(Saved entries)
· · · ·
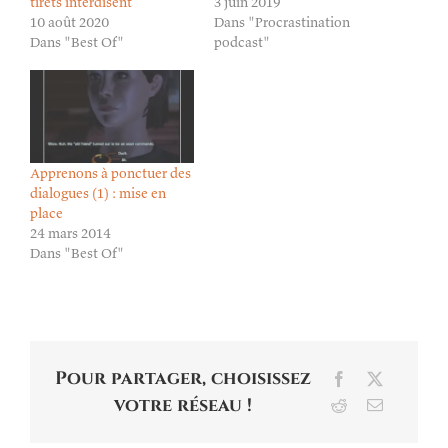
tirets interdisent
3 juin 2019
10 août 2020
Dans "Procrastination
Dans "Best Of"
podcast"
Apprenons à ponctuer des
dialogues (1) : mise en
place
24 mars 2014
Dans "Best Of"
Pour partager, choisissez
Facebook
X
votre réseau !
Reddit
Email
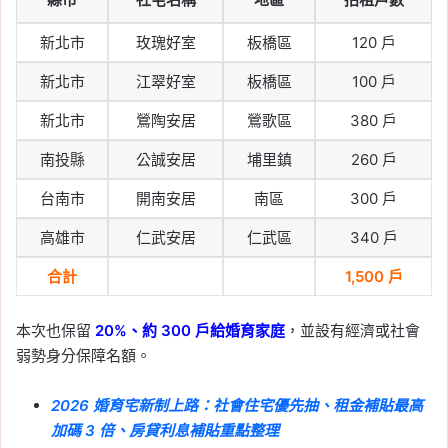
新北市
玫瑰好室
板橋區
120 戶
新北市
江翠好室
板橋區
100 戶
新北市
鶯陶安居
鶯歌區
380 戶
南投縣
公誠安居
埔里鎮
260 戶
台南市
開南安居
南區
300 戶
高雄市
仁武安居
仁武區
340 戶
合計
1,500 戶
本次也保留
20%、約 300 戶給婚育家庭
，並設有經濟或社會
弱勢身分保障名額。
2026 婚育宅新制上路：社會住宅優先抽、租金補貼最高
加碼 3 倍、房貸利息補貼重點整理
· · · ·
> [EXERCISE INSTRUCTIONS]
Your answer must hold the line containing "20%、約 300 戶給婚育家庭" and all lines after it in the entries above, exactly, and nothing else.

> [RESULT FOR THIS TASK]
20%、約 300 戶給婚育家庭
，並設有經濟或社會
弱勢身分保障名額。
2026 婚育宅新制上路：社會住宅優先抽、租金補貼最高
加碼 3 倍、房貸利息補貼重點整理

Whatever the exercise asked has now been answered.